#### TASK DIRECTIONS:
Please retype all of the following entries exactly.
|---|
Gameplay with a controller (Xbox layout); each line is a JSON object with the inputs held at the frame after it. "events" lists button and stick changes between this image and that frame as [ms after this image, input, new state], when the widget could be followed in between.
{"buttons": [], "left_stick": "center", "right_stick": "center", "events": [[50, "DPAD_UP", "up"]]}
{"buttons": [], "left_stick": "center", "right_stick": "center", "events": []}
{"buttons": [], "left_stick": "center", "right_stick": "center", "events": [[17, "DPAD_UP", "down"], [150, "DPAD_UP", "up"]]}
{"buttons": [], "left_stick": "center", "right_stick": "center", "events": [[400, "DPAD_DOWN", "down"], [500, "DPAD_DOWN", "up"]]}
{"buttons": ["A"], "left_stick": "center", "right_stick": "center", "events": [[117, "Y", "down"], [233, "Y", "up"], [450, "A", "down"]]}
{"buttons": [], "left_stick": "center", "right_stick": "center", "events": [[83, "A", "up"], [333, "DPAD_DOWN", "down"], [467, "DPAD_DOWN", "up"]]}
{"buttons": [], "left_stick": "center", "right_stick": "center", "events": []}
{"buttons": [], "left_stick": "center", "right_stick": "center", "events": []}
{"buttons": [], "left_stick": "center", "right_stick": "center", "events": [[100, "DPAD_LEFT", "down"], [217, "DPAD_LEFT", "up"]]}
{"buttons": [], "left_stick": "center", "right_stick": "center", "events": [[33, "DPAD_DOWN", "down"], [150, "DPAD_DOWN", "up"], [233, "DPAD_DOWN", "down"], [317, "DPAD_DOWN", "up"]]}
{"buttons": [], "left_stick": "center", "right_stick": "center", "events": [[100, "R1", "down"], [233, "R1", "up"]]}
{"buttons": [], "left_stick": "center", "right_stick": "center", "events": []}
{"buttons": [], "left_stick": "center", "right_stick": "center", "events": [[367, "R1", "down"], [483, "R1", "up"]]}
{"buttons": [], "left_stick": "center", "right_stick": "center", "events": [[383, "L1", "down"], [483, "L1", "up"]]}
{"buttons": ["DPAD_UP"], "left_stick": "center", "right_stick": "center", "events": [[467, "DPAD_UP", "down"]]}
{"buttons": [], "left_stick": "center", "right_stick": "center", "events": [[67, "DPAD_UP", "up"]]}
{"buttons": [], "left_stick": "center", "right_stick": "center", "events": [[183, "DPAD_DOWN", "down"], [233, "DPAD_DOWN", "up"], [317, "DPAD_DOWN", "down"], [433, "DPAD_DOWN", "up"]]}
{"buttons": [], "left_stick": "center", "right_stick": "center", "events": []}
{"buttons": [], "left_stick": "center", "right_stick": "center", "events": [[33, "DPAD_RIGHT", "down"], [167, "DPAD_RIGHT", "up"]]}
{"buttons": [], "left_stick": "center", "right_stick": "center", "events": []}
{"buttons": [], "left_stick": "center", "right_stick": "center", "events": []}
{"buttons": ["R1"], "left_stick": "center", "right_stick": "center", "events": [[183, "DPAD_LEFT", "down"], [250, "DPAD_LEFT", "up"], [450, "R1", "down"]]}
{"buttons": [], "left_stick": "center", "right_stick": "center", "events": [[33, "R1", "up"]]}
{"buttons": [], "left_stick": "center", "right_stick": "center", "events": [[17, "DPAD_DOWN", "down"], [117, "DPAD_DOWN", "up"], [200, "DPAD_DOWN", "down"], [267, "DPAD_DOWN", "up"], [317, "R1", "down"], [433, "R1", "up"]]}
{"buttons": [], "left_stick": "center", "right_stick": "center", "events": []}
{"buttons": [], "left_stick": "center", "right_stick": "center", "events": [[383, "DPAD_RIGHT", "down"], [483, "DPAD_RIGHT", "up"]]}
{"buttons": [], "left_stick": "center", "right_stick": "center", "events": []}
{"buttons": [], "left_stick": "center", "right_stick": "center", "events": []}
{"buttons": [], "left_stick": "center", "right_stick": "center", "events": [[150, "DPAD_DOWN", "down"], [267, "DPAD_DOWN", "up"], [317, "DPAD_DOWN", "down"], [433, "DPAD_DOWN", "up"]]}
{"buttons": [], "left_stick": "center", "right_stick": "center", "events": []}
|---|
#### RESPONSE TO THIS EXERCISE:
Gameplay with a controller (Xbox layout); each line is a JSON object with the inputs held at the frame after it. "events" lists button and stick changes between this image and that frame as [ms after this image, input, new state], when the widget could be followed in between.
{"buttons": [], "left_stick": "center", "right_stick": "center", "events": [[50, "DPAD_UP", "up"]]}
{"buttons": [], "left_stick": "center", "right_stick": "center", "events": []}
{"buttons": [], "left_stick": "center", "right_stick": "center", "events": [[17, "DPAD_UP", "down"], [150, "DPAD_UP", "up"]]}
{"buttons": [], "left_stick": "center", "right_stick": "center", "events": [[400, "DPAD_DOWN", "down"], [500, "DPAD_DOWN", "up"]]}
{"buttons": ["A"], "left_stick": "center", "right_stick": "center", "events": [[117, "Y", "down"], [233, "Y", "up"], [450, "A", "down"]]}
{"buttons": [], "left_stick": "center", "right_stick": "center", "events": [[83, "A", "up"], [333, "DPAD_DOWN", "down"], [467, "DPAD_DOWN", "up"]]}
{"buttons": [], "left_stick": "center", "right_stick": "center", "events": []}
{"buttons": [], "left_stick": "center", "right_stick": "center", "events": []}
{"buttons": [], "left_stick": "center", "right_stick": "center", "events": [[100, "DPAD_LEFT", "down"], [217, "DPAD_LEFT", "up"]]}
{"buttons": [], "left_stick": "center", "right_stick": "center", "events": [[33, "DPAD_DOWN", "down"], [150, "DPAD_DOWN", "up"], [233, "DPAD_DOWN", "down"], [317, "DPAD_DOWN", "up"]]}
{"buttons": [], "left_stick": "center", "right_stick": "center", "events": [[100, "R1", "down"], [233, "R1", "up"]]}
{"buttons": [], "left_stick": "center", "right_stick": "center", "events": []}
{"buttons": [], "left_stick": "center", "right_stick": "center", "events": [[367, "R1", "down"], [483, "R1", "up"]]}
{"buttons": [], "left_stick": "center", "right_stick": "center", "events": [[383, "L1", "down"], [483, "L1", "up"]]}
{"buttons": ["DPAD_UP"], "left_stick": "center", "right_stick": "center", "events": [[467, "DPAD_UP", "down"]]}
{"buttons": [], "left_stick": "center", "right_stick": "center", "events": [[67, "DPAD_UP", "up"]]}
{"buttons": [], "left_stick": "center", "right_stick": "center", "events": [[183, "DPAD_DOWN", "down"], [233, "DPAD_DOWN", "up"], [317, "DPAD_DOWN", "down"], [433, "DPAD_DOWN", "up"]]}
{"buttons": [], "left_stick": "center", "right_stick": "center", "events": []}
{"buttons": [], "left_stick": "center", "right_stick": "center", "events": [[33, "DPAD_RIGHT", "down"], [167, "DPAD_RIGHT", "up"]]}
{"buttons": [], "left_stick": "center", "right_stick": "center", "events": []}
{"buttons": [], "left_stick": "center", "right_stick": "center", "events": []}
{"buttons": ["R1"], "left_stick": "center", "right_stick": "center", "events": [[183, "DPAD_LEFT", "down"], [250, "DPAD_LEFT", "up"], [450, "R1", "down"]]}
{"buttons": [], "left_stick": "center", "right_stick": "center", "events": [[33, "R1", "up"]]}
{"buttons": [], "left_stick": "center", "right_stick": "center", "events": [[17, "DPAD_DOWN", "down"], [117, "DPAD_DOWN", "up"], [200, "DPAD_DOWN", "down"], [267, "DPAD_DOWN", "up"], [317, "R1", "down"], [433, "R1", "up"]]}
{"buttons": [], "left_stick": "center", "right_stick": "center", "events": []}
{"buttons": [], "left_stick": "center", "right_stick": "center", "events": [[383, "DPAD_RIGHT", "down"], [483, "DPAD_RIGHT", "up"]]}
{"buttons": [], "left_stick": "center", "right_stick": "center", "events": []}
{"buttons": [], "left_stick": "center", "right_stick": "center", "events": []}
{"buttons": [], "left_stick": "center", "right_stick": "center", "events": [[150, "DPAD_DOWN", "down"], [267, "DPAD_DOWN", "up"], [317, "DPAD_DOWN", "down"], [433, "DPAD_DOWN", "up"]]}
{"buttons": [], "left_stick": "center", "right_stick": "center", "events": []}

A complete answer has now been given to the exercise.